**WHAT YOU NEED TO DO:** Render the lines below as a numbered list, beginning with the first line and stopping after the line that contains "Congress of Christian Leaders 2017". Omit blank lines and leave the pictures out.

Text extracted from the page
*** Block opens ***

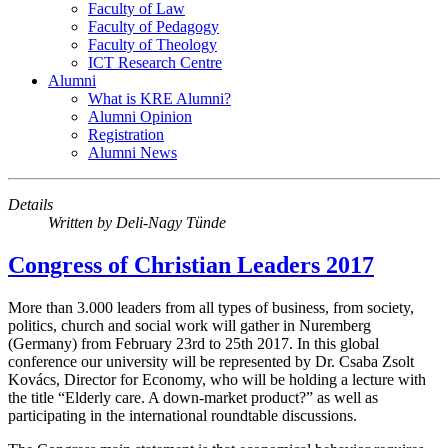
Faculty of Law
Faculty of Pedagogy
Faculty of Theology
ICT Research Centre
Alumni
What is KRE Alumni?
Alumni Opinion
Registration
Alumni News
Details
Written by
Deli-Nagy Tünde
Congress of Christian Leaders 2017
More than 3.000 leaders from all types of business, from society,
politics, church and social work will gather in Nuremberg
(Germany) from February 23rd to 25th 2017. In this global
conference our university will be represented by Dr. Csaba Zsolt
Kovács, Director for Economy, who will be holding a lecture with
the title “Elderly care. A down-market product?” as well as
participating in the international roundtable discussions.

*** Block closes ***

**SOLUTION TO THE PROBLEM:**
1. Faculty of Law
2. Faculty of Pedagogy
3. Faculty of Theology
4. ICT Research Centre
5. Alumni
6. What is KRE Alumni?
7. Alumni Opinion
8. Registration
9. Alumni News
10. Details
11. Written by
12. Deli-Nagy Tünde
13. Congress of Christian Leaders 2017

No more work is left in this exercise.